Она молчит. Слушает.
– И я, как ты сейчас, рыдала. Хотела спрятаться. Или исчезнуть. Или все это забыть, стереть, как будто не было. Понимаешь, вот тебя могло не быть, если бы я сделала аборт. Но я не сделала, хотя вся моя семья была против, чтобы я рожала.
Она шмыгает носом.
– Мам, я не хочу, чтобы ты думала, что я чудовище…
– Я не думаю, Лер. Никогда не думала. Просто… я хочу, чтобы ты знала: этот шанс – он не у всех бывает. Быть мамой. Быть нужной. Любимой. Да, будет трудно. Да, будет больно. Но я рядом.
– А если вдруг с тобой что-то случится? Что я буду делать?
– Лер, если так на все смотреть…
– Так, – говорю спокойно. – Давай начнем не с решений, а с того, что пойдем к врачу. Сделаем УЗИ. Посмотрим, все ли в порядке. Тебе в любом случае туда надо.
– Мам…
– А как ты думала? Надо узнать, какой срок и все ли развивается хорошо.
Она медлит. Очень долго. А потом – кивает.
– Только… ты со мной пойдешь?
– Конечно, пойду, Лер.
Обнимаю ее. Она вжимается в меня, как в детстве, когда просыпалась от кошмара.
– Лер… папа все равно узнает, кто он.
– Как? – резко отстраняется.
– Он хотел посмотреть твой телефон вчера, я не дала. Сказала, что ты сама нам все расскажешь.
– Мам, нет, – хватает меня за руку. Папе нельзя. Он... он убьет его. Я серьезно.
– Кого – его?
Она смотрит в сторону. Зажимает губу. Теперь уже и мне хочется знать все.
– Лера, что ты скрываешь?
– Ну, какая вам разница кто?! – вскакивает с кровати. – Я не хочу этого ребенка.
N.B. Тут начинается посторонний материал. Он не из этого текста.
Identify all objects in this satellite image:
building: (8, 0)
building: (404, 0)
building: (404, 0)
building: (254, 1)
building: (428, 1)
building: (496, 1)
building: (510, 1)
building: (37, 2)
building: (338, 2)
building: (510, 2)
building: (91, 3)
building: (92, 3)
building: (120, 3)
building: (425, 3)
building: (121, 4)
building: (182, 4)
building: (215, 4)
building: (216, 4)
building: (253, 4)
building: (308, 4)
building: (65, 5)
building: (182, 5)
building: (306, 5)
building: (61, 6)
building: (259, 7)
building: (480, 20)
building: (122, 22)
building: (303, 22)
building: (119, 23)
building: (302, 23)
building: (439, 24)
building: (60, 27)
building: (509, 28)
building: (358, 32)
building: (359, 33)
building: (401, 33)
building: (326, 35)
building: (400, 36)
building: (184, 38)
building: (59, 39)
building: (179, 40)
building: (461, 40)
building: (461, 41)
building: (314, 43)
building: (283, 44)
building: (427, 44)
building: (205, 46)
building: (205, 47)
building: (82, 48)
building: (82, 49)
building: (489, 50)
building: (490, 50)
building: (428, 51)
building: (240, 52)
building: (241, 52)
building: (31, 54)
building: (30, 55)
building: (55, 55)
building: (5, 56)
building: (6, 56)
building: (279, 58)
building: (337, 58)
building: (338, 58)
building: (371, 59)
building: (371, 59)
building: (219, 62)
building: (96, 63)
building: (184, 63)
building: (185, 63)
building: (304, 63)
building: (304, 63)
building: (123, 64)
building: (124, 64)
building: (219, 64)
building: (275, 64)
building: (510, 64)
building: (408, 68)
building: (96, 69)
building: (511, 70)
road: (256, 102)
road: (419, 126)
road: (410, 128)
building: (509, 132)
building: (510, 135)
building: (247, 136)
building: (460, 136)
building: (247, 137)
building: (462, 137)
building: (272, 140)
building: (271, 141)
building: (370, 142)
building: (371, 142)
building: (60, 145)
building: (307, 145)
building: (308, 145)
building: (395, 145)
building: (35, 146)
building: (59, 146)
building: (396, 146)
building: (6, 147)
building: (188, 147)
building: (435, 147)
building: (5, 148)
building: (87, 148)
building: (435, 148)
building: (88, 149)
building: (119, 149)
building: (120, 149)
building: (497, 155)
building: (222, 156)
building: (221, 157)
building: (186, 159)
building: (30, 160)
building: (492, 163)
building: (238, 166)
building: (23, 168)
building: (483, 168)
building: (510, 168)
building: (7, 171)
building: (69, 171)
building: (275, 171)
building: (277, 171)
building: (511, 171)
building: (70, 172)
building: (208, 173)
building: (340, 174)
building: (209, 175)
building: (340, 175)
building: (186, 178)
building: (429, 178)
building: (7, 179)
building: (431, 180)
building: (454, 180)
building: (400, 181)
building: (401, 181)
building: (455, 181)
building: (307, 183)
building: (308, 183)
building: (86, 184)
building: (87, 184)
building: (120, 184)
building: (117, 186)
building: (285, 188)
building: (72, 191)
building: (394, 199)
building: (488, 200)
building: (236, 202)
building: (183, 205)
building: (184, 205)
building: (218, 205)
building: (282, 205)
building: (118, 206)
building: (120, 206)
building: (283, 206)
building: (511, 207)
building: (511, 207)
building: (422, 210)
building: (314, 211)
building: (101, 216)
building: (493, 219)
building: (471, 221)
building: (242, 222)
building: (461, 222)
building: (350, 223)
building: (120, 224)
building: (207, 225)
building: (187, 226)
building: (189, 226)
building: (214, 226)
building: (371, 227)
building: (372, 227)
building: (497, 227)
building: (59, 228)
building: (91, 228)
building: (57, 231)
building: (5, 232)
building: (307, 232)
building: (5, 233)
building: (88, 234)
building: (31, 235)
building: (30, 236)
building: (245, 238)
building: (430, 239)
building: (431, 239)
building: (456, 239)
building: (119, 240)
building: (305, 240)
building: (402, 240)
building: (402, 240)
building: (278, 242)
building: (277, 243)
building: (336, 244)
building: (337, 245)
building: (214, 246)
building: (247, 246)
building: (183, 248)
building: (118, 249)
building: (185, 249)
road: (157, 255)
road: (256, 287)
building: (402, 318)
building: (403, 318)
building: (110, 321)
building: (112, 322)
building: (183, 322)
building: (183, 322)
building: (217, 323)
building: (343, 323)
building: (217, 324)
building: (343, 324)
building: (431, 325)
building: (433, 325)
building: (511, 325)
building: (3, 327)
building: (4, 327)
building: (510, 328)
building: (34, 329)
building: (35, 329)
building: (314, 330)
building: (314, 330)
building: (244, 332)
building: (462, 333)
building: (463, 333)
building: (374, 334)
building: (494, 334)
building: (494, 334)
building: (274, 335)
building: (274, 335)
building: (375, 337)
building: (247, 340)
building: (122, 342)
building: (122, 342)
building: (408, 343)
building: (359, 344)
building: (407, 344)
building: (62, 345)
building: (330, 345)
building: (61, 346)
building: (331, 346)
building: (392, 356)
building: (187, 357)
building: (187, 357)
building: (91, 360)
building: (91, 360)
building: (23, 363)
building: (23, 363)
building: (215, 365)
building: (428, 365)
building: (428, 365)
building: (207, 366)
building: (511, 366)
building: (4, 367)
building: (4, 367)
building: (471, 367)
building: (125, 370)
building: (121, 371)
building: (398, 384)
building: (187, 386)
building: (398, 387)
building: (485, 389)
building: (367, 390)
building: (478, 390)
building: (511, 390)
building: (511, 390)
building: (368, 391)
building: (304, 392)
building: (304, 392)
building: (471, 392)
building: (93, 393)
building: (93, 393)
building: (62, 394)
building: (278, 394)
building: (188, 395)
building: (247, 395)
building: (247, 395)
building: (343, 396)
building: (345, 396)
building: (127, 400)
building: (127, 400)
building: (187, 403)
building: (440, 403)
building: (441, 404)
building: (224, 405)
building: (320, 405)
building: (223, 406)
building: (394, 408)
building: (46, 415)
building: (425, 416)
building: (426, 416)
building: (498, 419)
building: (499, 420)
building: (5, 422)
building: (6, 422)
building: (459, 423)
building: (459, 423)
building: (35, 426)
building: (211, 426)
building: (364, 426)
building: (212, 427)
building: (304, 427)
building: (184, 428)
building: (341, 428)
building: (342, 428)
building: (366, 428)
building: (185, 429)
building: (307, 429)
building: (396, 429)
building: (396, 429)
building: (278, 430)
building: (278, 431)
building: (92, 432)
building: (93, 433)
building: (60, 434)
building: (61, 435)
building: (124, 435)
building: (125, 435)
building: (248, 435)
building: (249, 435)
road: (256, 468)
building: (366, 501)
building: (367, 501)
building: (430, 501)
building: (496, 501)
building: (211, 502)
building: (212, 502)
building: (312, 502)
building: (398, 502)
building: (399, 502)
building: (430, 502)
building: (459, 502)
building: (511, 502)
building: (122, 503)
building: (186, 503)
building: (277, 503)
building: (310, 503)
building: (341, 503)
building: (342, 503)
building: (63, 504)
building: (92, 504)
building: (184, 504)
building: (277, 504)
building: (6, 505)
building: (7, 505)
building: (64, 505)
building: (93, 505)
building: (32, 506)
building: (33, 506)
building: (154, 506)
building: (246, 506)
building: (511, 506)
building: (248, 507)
– Послушай, твой отец, конечно, тот еще… нехороший человек. Но как отец… он все свои связи поднимет, но найдет того, кто обидел его дочь. Подумай, может, тебе лучше самой рассказать?
– Я пришла к вам за помощью, а вы от меня требуете сделать то, что правильно. Оставить ребенка. А зачем? Можешь мне объяснить, если я не хочу.
– Я не прошу тебя делать это ради меня. Или ради него. Или потому что "так надо". Я прошу тебя подумать, что будет через пять, десять, двадцать лет. Какие могут быть последствия аборта, тем более в таком раннем возрасте.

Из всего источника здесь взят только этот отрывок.